Initially, Google’s ads were sold at fixed prices. Larry and Sergey were hesitant to adopt an auction-based model out of concern for users. In early 2002, an employee named Salar Kamangar convinced CEO Eric Schmidt and the founders to switch to an auction-based system like the one used at Goto.com, where advertisers paid only if their ad is clicked on, and the highest bidding advertiser was listed first. The New York times wrote about this last October in Google Wants to Dominate Madison Avenue, Too:

Mr. Kamangar, though, had an important improvement on the model. Rather than giving priority to the advertisers that bid the most per click, as Goto did, he realized that it was better to save the front of the line for ads that brought in the most money - a combination of the bid and the number of clicks on the ad. This was not only more profitable, but it also linked readers to ads that were more relevant to them. He also figured out that the system should use what is called a Vickrey auction - that is, to charge the winner only one cent more than the second-highest bidder. That gives advertisers an incentive to bid high, knowing that they will not be penalized if they are far higher than the rest of the market.

The rest, as they say, is history. And history might be what this company will change — in a big way — over the coming years.

Update: Google’s Dennis Hwang blogs about the birthday here.

July 11, 2006

The Pareto principle at Cognizant

Filed under: technology at 3:39 pm (2 comments)

In Why India’s Wage Inflation Won’t Bring Outsourced Tech Jobs Back to The U.S., Cognizant CEO Lakshmi Narayanan provides a profile of his firm’s labor cost structure:

75% of Cognizant’s workers are based in India, but those workers account for only 20% of its labor costs. Conversely, Cognizant workers based in the West, mostly in the U.S., account for 80% of the company’s wage expenses even though they’re just one-quarter of its total staff.

Because wages paid to workers in India represent such a small percentage of total costs for companies that operate there, a 15% increase in salaries results in no more than a 2% rise in prices charged for IT services…

This is an example of the Pareto principle — and good reason for the U.S. IT talent pool to focus on building new skills. For starters, I recommend Dan Pink’s latest book A Whole New Mind to all the techies I meet.

June 24, 2006

Keep the Architecture Dumb

Filed under: technology and communication at 5:44 pm (3 comments)

A couple of New Yorkers weighed in yesterday on Net Neutrality, each with a different delivery.

Amanda Congdon hosts a daily videoblog on Rocketboom, and made NN yesterday’s topic du jour. In typical Rocketboom style, Amanda conveys her message in a manner both entertaining and informative.

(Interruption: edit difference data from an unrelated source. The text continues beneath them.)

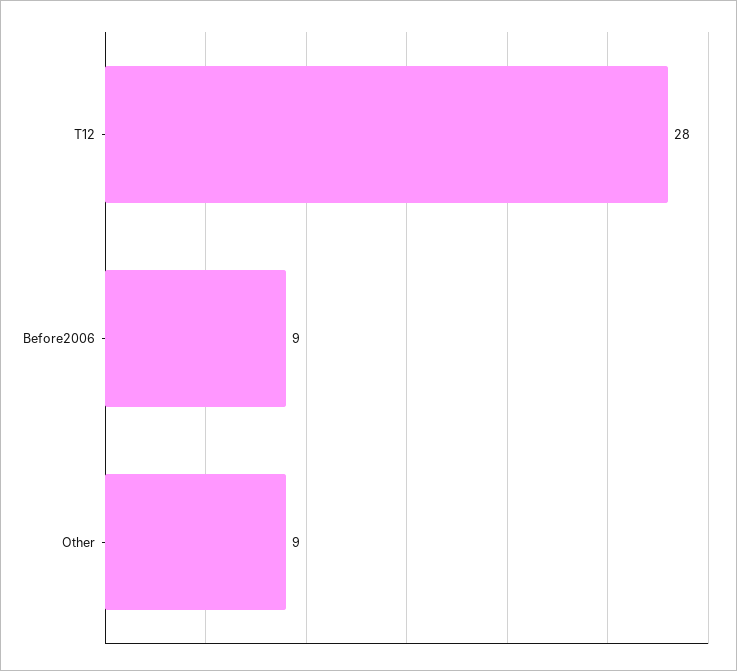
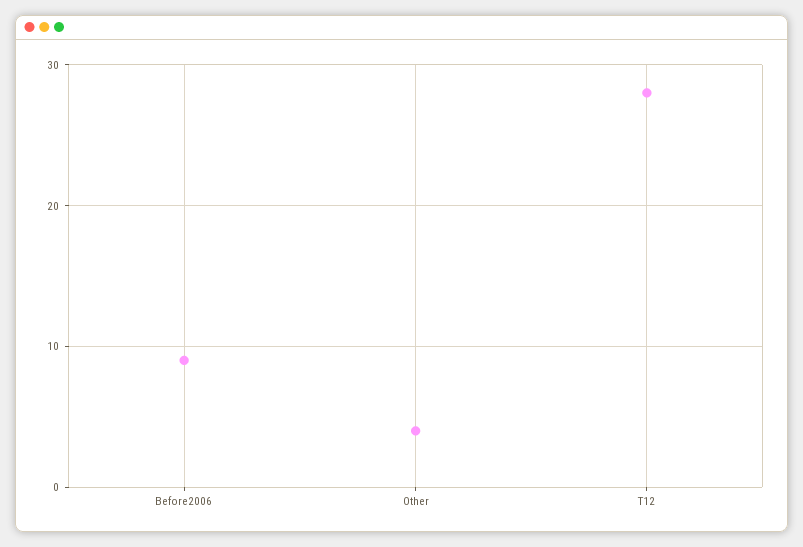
  {
    "T12": 28,
    "Before2006": 9,
-   "Other": 9
+   "Other": 4
  }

VC Fred Wilson used his blog to post his views. His money quote:

[O]ur current network architecture is “dumb”. It doesn’t care what application runs on top of it. And if we change that simple fact, the Internet in our country will cease to be a viable platform for innovation. The action will move to Estonia, India, China, Israel, Korea, or wherever else they understand the power of a dumb network.

I vote for dumb.

Update:
Doc Searls offers some recent scoop on S.2686, including this Jamie Lewis quote:

We need to incent the world we want rather than regulate the world we fear.

Seems like good advice for legislators and business leaders alike.

June 22, 2006

If YKSIW, then do RIGHT

Filed under: creativity and technology and strategy at 9:05 am (no comments)

Sig has posted a beauty: YKSIW. I think he’s invented a new acronym as well.

As his post suggests, Sig’s mission goes beyond merely selling software which automates the way we do certain tasks. He wants to change the way business is done, for the betterment of all.

As Hugh has said, “Business is change; there is nothing else.” Given a flat world, Friedman’s miscalculation, and rampant job dissatisfaction (among other things too numerous to mention here), a continuous pursuit of change in business has never been more important.